Quand j’étais gamine, j’adorais passer du temps avec ma grand-mère. Elle est décédée avant mes 10 ans et pourtant, je me rappelle d’énormément de choses d’elle.
Je me rappelle en détail de sa chambre, avec ce lit si haut, ce tabouret à drôle de forme qui pouvait se scinder en deux.
Je me rappelle sa cuisine, le pain perdu qu’elle me faisait dès que je venais chez elle, les friandises qu’elle me réservait.
Je me souviens des balades au marché, des quelques cultes au temple protestant qu’elle fréquentait, et qu’elle me demandait de taire à ma mère, pour que cette dernière ne proteste pas, elle qui est athée.
Je me souviens des diapositives que je réclamais à chaque visite, qui relatait la vie du « petit Jésus ».

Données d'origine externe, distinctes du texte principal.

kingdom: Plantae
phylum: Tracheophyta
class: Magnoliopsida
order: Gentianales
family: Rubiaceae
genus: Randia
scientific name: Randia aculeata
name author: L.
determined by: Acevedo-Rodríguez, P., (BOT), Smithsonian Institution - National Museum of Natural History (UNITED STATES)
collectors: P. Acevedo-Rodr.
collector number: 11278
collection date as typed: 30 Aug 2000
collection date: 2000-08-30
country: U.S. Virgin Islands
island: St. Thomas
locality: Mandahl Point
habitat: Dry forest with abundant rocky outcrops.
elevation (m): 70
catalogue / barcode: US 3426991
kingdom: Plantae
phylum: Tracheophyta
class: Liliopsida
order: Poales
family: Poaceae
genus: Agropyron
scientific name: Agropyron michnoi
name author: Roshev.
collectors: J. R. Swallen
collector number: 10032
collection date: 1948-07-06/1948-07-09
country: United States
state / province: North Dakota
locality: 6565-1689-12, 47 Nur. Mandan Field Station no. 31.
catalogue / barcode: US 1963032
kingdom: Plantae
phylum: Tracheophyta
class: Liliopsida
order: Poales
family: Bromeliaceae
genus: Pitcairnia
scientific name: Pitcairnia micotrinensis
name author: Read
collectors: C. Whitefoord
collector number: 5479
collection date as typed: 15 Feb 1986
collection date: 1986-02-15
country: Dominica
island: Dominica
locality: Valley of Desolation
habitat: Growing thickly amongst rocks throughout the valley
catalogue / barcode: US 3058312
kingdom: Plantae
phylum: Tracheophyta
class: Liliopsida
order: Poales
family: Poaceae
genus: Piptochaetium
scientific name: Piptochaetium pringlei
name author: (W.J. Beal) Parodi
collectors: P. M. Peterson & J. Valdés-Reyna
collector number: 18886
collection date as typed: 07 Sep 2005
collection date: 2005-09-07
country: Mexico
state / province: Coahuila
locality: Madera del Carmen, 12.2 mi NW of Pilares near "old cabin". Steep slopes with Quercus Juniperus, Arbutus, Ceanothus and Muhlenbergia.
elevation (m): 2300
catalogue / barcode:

Je me souviens de beaucoup de choses, son visage dur et ses cheveux gris, sa silhouette maigre et sèche.
Mais surtout, je me souviens de l’amour que je ressentais autour de moi quand j’étais chez elle.
Je savais qu’elle m’aimait, qu’elle ferait tout pour faire mon bonheur et que je pouvais tout lui dire.

Je me souviens aussi du jour de la découverte de sa mort, ma mère qui me demande de rester sur les marche de la cour pendant qu’elle fait le tour des fenêtres aux volets fermés, qui appelle les pompiers. Sa tristesse et le choc.

J’ai très longtemps regretté sa disparition, d’autant plus que c’était l’unique grand parent que j’avais, ne connaissant pas ceux du côté paternel.

Mes enfants ont de la chance, ils ont leurs deux grands parents, autant paternels que maternels, ainsi qu’une arrière grand-mère paternelle encore en vie.

Mais ils n’ont pas du tout ce lien que j’avais avec MA grand-mère. D’ailleurs, je ne me souviens pas que ma mamie avait noué autant de lien avec mes frères et sœurs.

Leur arrière grand-mère est adorable, une vraie mamie gâteau. Mais de santé fragile, elle perd un peu la tête et surtout, ils ne la voient qu’une à deux fois par an. Difficile de nouer des vrais liens dans ces conditions.

Leurs grands-parents paternels, pourtant vivant dans la même ville, sont loin d’être dans l’optique de créer une relation comme celle que j’ai connu.

Mes parents, eux, vivent loin. 350 km nous séparent. Nous nous voyons plusieurs fois par an. Et ils se rapprochent de ce que j’ai vécu.
Mon père leur construit des jeux en bois, lui qui, artisan de métier, sait créer tout ce qu’il veut avec n’importe quoi.
Ma mère leur apporte ce côté câlin et chatouilles.

Et pourtant, même ainsi, je suis triste de voir qu’ils n’ont pas ce même lien si fort que j’avais avec ma grand-mère.

Eux n’ont pas l’air de mal le vivre. Il adore parler au téléphone avec mamie (ma mère), me réclame souvent d’aller à Paris les voir, ont des souvenirs d’eux, des trucs qu’ils aiment faire chez eux.

Pour l’instant, ils n’ont jamais passé plus d’une journée chez eux, avec ma présence. L’occasion ne s’est jamais présenté.
J’aimerais pouvoir les laisser y aller, chacun leur tour, un week-end ou plus de temps en temps.
Mais mon père est loin d’être patient et ma mère et ses problèmes de santé ne rendront pas forcément l’expérience intéressante pour toutes les parties.

J’espère juste que, plus tard, quand ils regarderont en arrière, ils auront des souvenirs plein de tendresse dans la tête et beaucoup d’amour dans le cœur.